China’s military is embracing AI; US companies are their target

A push to integrate AI into China’s military intelligence gathering efforts should ring alarm bells among US companies.

Analysis

China is investing heavily in AI as a new frontier in its espionage arsenal. As governments introduce AI into military and intelligence methods, Chinese political and military leaders see AI’s potential for targeting foreign countries and companies with more efficient and accurate intelligence collection and analysis. Military intelligence, in particular, is investing in the weaponization of AI to both scrape information on foreign targets and to generate disinformation capable of flooding social media platforms at an alarming scope and speed. 

In a sign of China’s embrace of AI for military and intelligence purposes, at least one military academy in China under the direction of the People’s Liberation Army’s (PLA) Information Support Force (信息支援部队) is taking the lead in training new recruits in AI and other related technologies. As China develops its military capabilities to rival the US, AI will likely be one frontier that China will seek the advantage in applying AI to real-time, complex military planning and systems from logistics to coordinating defenses and targeting. 

Chinese corporate competitors and Chinese military units, intent on staying ahead of the latest industry innovations, are increasingly likely to target companies involved in AI innovation.
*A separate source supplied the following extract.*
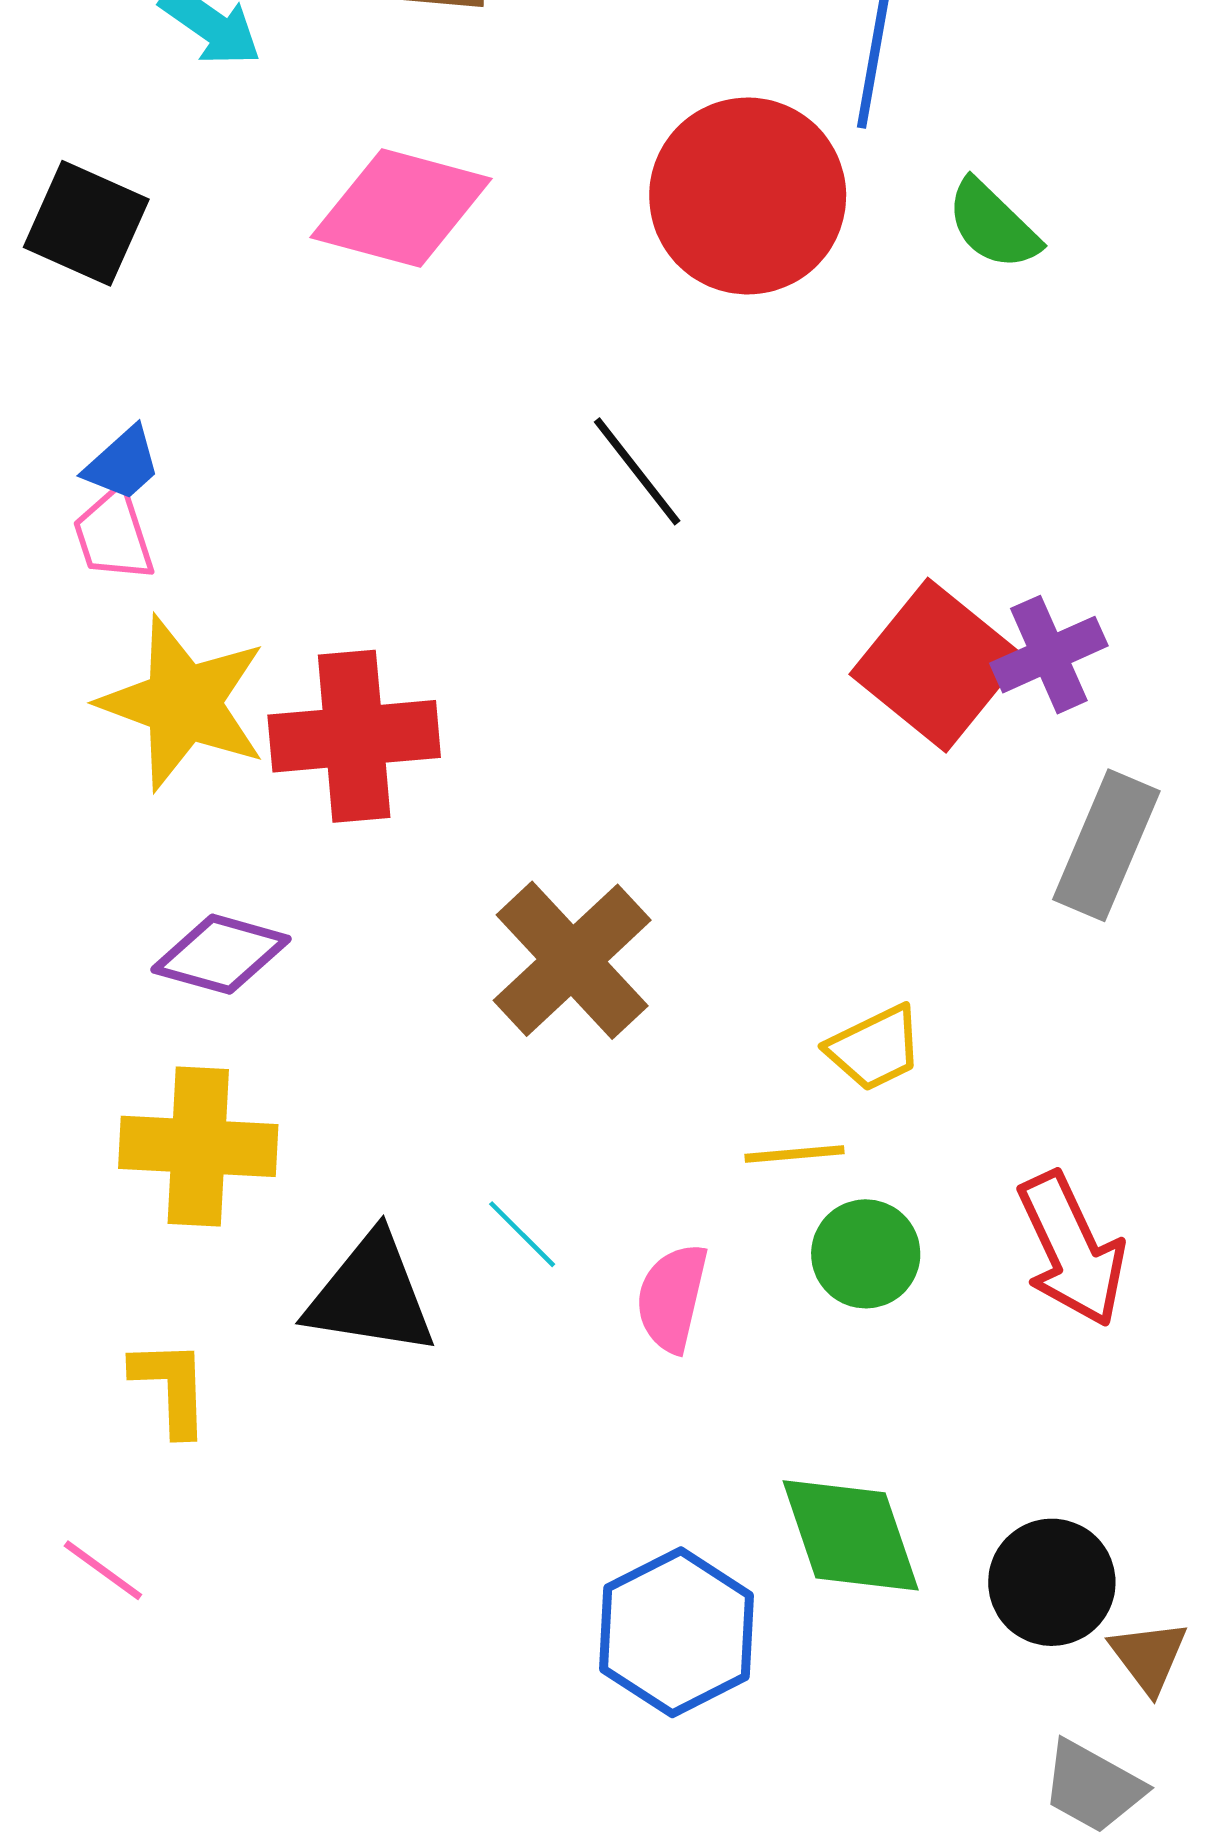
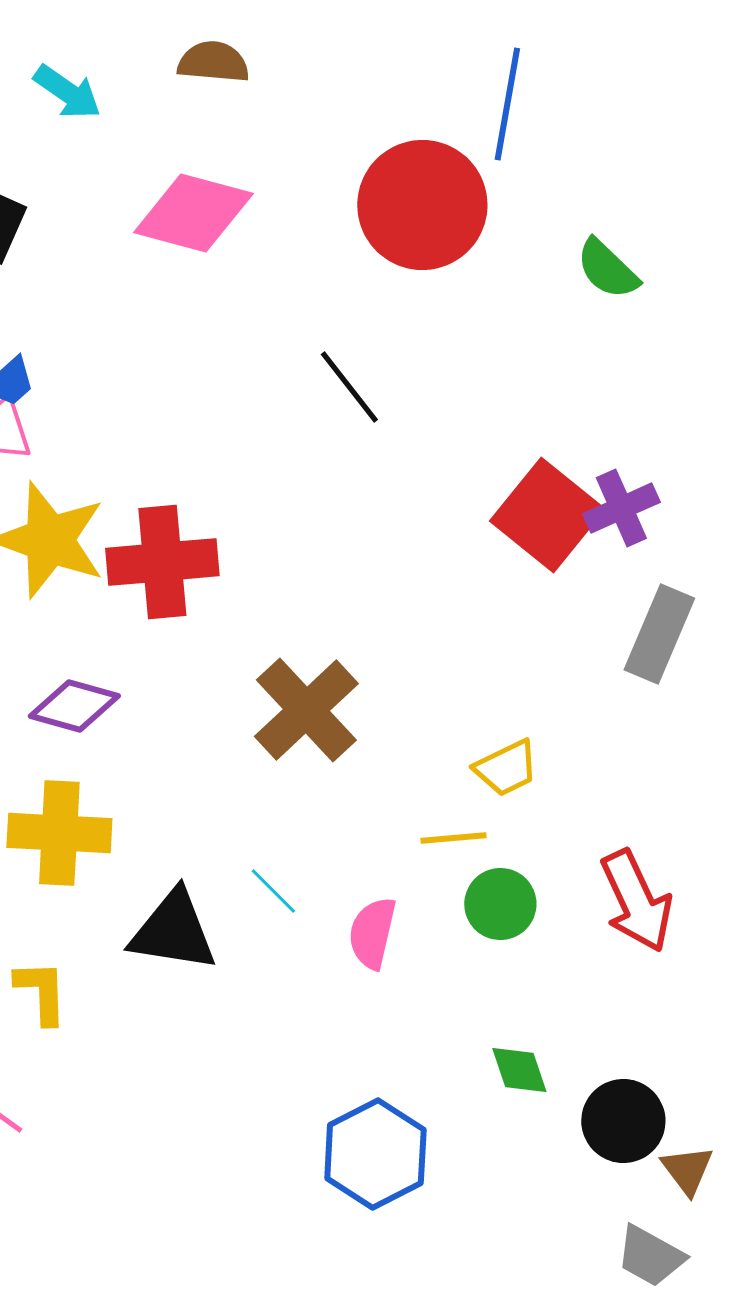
green semicircle: (993, 225) -> (607, 269), moved
green diamond: (851, 1535) -> (519, 1070), moved, size x0.6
This is particularly the case for companies involved in developing automatic data processing or machine-learning methods, both of which are central to intelligence-gathering efforts that will increasingly be capable of outstripping human efforts. But it is also the case that companies with sensitive IP, but that are not themselves involved in AI innovation, will likely face increasing attacks from China’s dual-use approach to information extraction and data harvesting. 

The challenge facing the US private sector is therefore that espionage efforts are neither limited to US military targets, nor constrained by human capabilities. To defend against such threats, companies therefore need to realize that they are already targets, and act accordingly to protect their sensitive IP against such attacks.